● **PROBLEM REQUIREMENTS**: Pictures aside, copy every record word for word.

+++

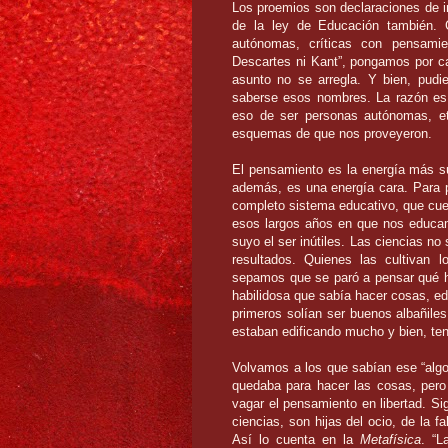
Los proemios son declaraciones de i
de la ley de Educación también. C
autónomas, críticas con pensami
Descartes ni Kant”, pongamos por c
asunto no se arregla. Y bien, pudie
saberse esos nombres. La razón es
eso de ser personas autónomas, et
esquemas de que nos proveyeron.
El pensamiento es la energía más s
además, es una energía cara. Para 
completo sistema educativo, que cu
esos largos años en que nos educa
suyo el ser inútiles. Las ciencias n
resultados. Quienes las cultivan 
sepamos que se paró a pensar qué ha
habilidosa que sabía hacer cosas, edi
primeros solían ser buenos albañiles
estaban edificando mucho y bien,
ten
Volvamos a los que sabían ese “algo 
quedaba para hacer las cosas, pero 
vagar el pensamiento en libertad. Sig
ciencias, son hijas del ocio, de la fa
Así lo cuenta en la
Metafísica
. “L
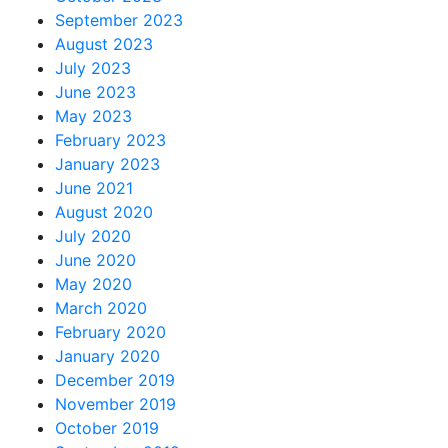
September 2023
August 2023
July 2023
June 2023
May 2023
February 2023
January 2023
June 2021
August 2020
July 2020
June 2020
May 2020
March 2020
February 2020
January 2020
December 2019
November 2019
October 2019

+++

● **EXERCISE ANSWER**:
Los proemios son declaraciones de i
de la ley de Educación también. C
autónomas, críticas con pensami
Descartes ni Kant”, pongamos por c
asunto no se arregla. Y bien, pudie
saberse esos nombres. La razón es
eso de ser personas autónomas, et
esquemas de que nos proveyeron.
El pensamiento es la energía más s
además, es una energía cara. Para 
completo sistema educativo, que cu
esos largos años en que nos educa
suyo el ser inútiles. Las ciencias n
resultados. Quienes las cultivan 
sepamos que se paró a pensar qué ha
habilidosa que sabía hacer cosas, edi
primeros solían ser buenos albañiles
estaban edificando mucho y bien,
ten
Volvamos a los que sabían ese “algo 
quedaba para hacer las cosas, pero 
vagar el pensamiento en libertad. Sig
ciencias, son hijas del ocio, de la fa
Así lo cuenta en la
Metafísica
. “L
September 2023
August 2023
July 2023
June 2023
May 2023
February 2023
January 2023
June 2021
August 2020
July 2020
June 2020
May 2020
March 2020
February 2020
January 2020
December 2019
November 2019
October 2019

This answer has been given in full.